The Rangers lucked out and earned the first overall selection in the 2020 NHL draft. It was no doubt that they would select the phenom.
At the time he was lauded as a potential generational talent, having played at the WJC in 2019 as an 18-year-old.
Lafreniere hasn’t performed to the level of a player that warranted a first-overall selection. He has posted ninety-one points in two hundred and sixteen NHL games and has the most to prove of anyone on the roster this upcoming season after having an abysmal playoff performance against New Jersey.
Braden Schneider (19th overall): The Rangers traded with the Calgary Flames to jump their rival New Jersey Devils four spots to select the Brandon Wheat Kings all-class physical two-way defender.
The twenty-one-year-old is rock solid as a third-pairing defender on Broadway and has tallied twenty-nine points in one hundred and twenty-four games. He’s also skated in twenty-seven post-season games for the club.
2021:
Brennan Othmann (16th overall): Following a tumultuous end to the 2021 season, Chris Drury’s first draft selection as general manager was a head-scratcher.
The organization needed center depth, and with Buchnevich recently traded, it was to be assumed that Kakko or Lafreniere would step into the top six. Why draft another winger so high in the draft?
OHL champion, WJC gold medalist, Brennan Othmann is looking like the real deal as he approaches the professional stage. The way it has all shaken out, it’s a blessing the Rangers have a natural right winger, as Kakko is the only natural right winger returning to the team in 2023-2024.
In 2021-2022 Othmann posted ninety-seven points for the Flint Firebirds. In 2022-2023 he skated as a Peterborough Pete and posted forty points, and an additional twenty-five points to win the J. Ross Robertson trophy.
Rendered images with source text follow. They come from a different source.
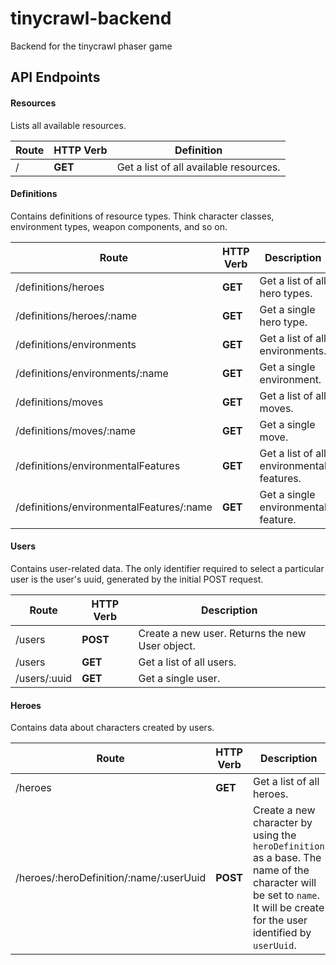 # tinycrawl-backend
Backend for the tinycrawl phaser game

## API Endpoints

#### Resources

Lists all available resources.

Route  |HTTP Verb   |  Definition
--|---|--
/|**GET**   |  Get a list of all available resources.

#### Definitions

Contains definitions of resource types. Think character classes, environment types, weapon components, and so on.

Route                                    | HTTP Verb | Description
-----------------------------------------|-----------|------------------------------------------
/definitions/heroes                      | **GET**   | Get a list of all hero types.
/definitions/heroes/:name                | **GET**   | Get a single hero type.
/definitions/environments                | **GET**   | Get a list of all environments.
/definitions/environments/:name          | **GET**   | Get a single environment.
/definitions/moves                       | **GET**   | Get a list of all moves.
/definitions/moves/:name                 | **GET**   | Get a single move.
/definitions/environmentalFeatures       | **GET**   | Get a list of all environmental features.
/definitions/environmentalFeatures/:name | **GET**   | Get a single environmental feature.

#### Users

Contains user-related data. The only identifier required to select a particular user is the user's uuid, generated by the initial POST request.

Route        | HTTP Verb | Description
-------------|-----------|------------------------------------------------
/users       | **POST**  | Create a new user. Returns the new User object.
/users       | **GET**   | Get a list of all users.
/users/:uuid | **GET**   | Get a single user.

#### Heroes

Contains data about characters created by users.

Route                                   | HTTP Verb | Description
----------------------------------------|-----------|--------------------------
/heroes                                 | **GET**   | Get a list of all heroes.
/heroes/:heroDefinition/:name/:userUuid | **POST**  | Create a new character by using the `heroDefinition` as a base. The name of the character will be set to `name`. It will be create for the user identified by `userUuid`.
It goes without saying he may have the highest ceiling of the organization’s recent first-round selections.
2022:
No selection- The pick was traded to Winnipeg Jets in the Andrew Copp deal. The condition on a draft pick in the trade stated that if the Rangers made it to the ECF they would surrender their 1st round draft pick. With the 30th overall pick, the Jets drafted Brad Lambert.
2023:
The New York Rangers own the 23rd overall draft pick in this year’s draft, held on June 28th in Nashville.